__ABOUT THIS EXERCISE__
Transcribe word for word the lines below from the line with "right elbow: (74, 78)" through the line with "right ankle: (181, 129)", ends included.

__TASK INPUTS__
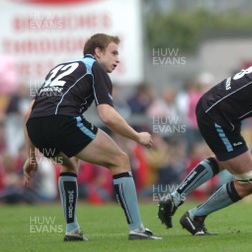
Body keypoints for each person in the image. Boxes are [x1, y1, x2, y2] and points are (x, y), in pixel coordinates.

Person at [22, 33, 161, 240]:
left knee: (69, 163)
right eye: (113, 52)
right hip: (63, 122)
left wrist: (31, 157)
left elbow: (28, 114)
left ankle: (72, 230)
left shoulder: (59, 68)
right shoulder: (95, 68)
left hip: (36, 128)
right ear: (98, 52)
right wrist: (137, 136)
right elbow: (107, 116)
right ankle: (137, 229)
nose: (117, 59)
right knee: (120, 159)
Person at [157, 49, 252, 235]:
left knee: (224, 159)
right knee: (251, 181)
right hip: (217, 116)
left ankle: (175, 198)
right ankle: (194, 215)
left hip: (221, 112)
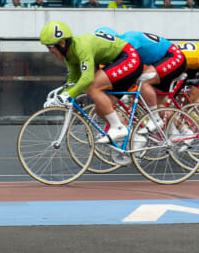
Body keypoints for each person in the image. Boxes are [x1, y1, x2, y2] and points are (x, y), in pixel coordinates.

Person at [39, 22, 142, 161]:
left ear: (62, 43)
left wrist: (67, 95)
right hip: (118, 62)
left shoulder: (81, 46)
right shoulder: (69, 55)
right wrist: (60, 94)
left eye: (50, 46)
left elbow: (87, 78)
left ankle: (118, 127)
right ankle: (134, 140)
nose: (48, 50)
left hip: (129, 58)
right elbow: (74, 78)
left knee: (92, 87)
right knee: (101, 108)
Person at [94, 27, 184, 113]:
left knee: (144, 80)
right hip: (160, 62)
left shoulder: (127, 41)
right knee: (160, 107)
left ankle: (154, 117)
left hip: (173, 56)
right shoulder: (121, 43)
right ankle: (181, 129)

--

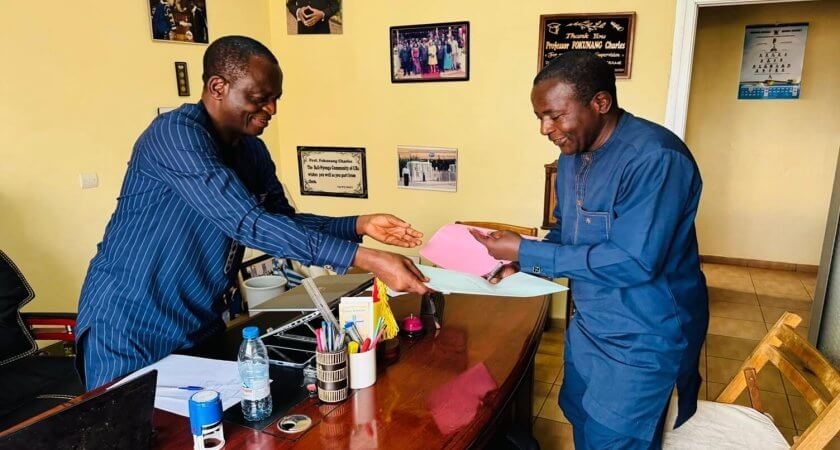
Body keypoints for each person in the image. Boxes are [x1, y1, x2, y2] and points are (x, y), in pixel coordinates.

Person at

__EXERCISE RESPONSE__
right elbow: (74, 78)
left knee: (92, 87)
right knee: (101, 108)
Person at [94, 27, 184, 113]:
left knee: (144, 80)
right hip: (160, 62)
left shoulder: (127, 41)
right knee: (160, 107)
left ankle: (154, 117)
left hip: (173, 56)
right shoulder: (121, 43)
right ankle: (181, 129)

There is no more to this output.